▸ **TEXT SECTION**
____________
Greenport student Melody Silie, 16, said her heart was racing before she and her classmates entered the Richard Rodgers Theatre in New York City Dec. 5. One of her dreams, she said, was to see Lin-Manuel Miranda’s Pulitzer Prize-winning musical, “Hamilton” — and it came true.
“I made sure I sat down in the middle of the first row, I was sitting in the orchestra section,” she recalled. “As soon as the music started, I was in the zone. I cried during part of it. I had the soundtrack memorized.”
Melody is one of 70 Greenport High School students who attended the matinee performance. Through a grant from the Gilder Lehrman Institute of American History New York , the students paid only $10 per ticket. The funding was made available from The Rockefeller Foundation.
The institute, founded in 1994, creates programs and resources that have benefited millions of students and thousands of teachers across the country.
Melody said she found out she was seeing the musical on the first day of school.
“We were just told we had a surprise trip going on [and] we had to do work for that in October,” she said. “We basically figured out that we were seeing ‘Hamilton,’ but we kept it on the down-low.”
____________
▸ **TASK PROMPT**
Answer these questions from the text about the Greenport students' "Hamilton" trip:
1. How many Greenport High School students attended the matinee?
2. How much did each student pay per ticket?
3. In what year was the Gilder Lehrman Institute founded?
The lines below the text come from a separate source.

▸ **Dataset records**
____________
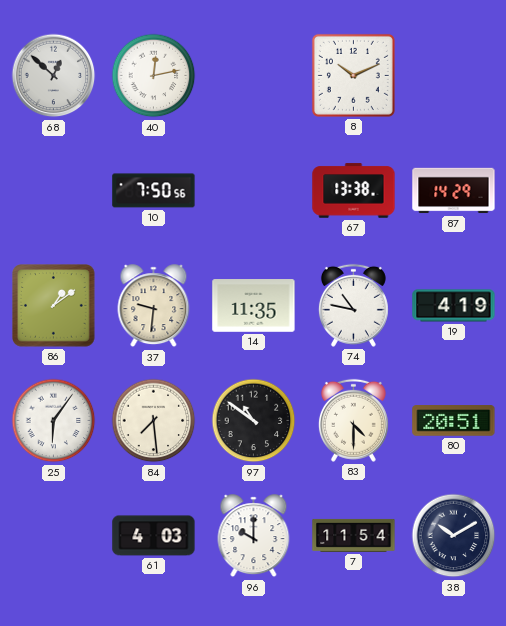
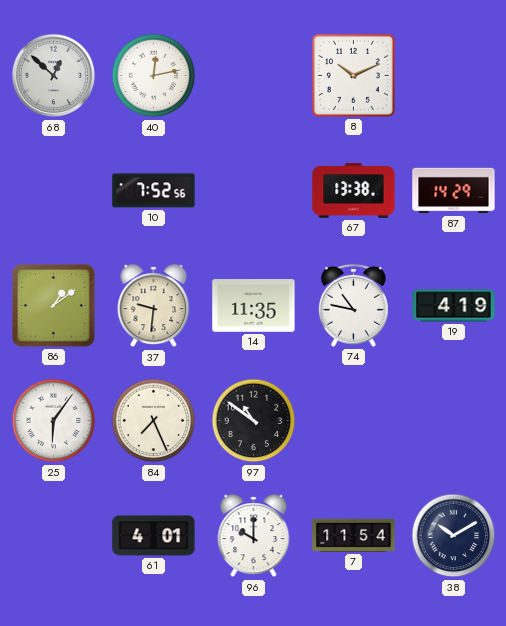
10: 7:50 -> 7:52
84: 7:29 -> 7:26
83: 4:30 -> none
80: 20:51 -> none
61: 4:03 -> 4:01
____________
▸ **RESPONSE TO THE EXERCISE**
1. 70
2. $10
3. 1994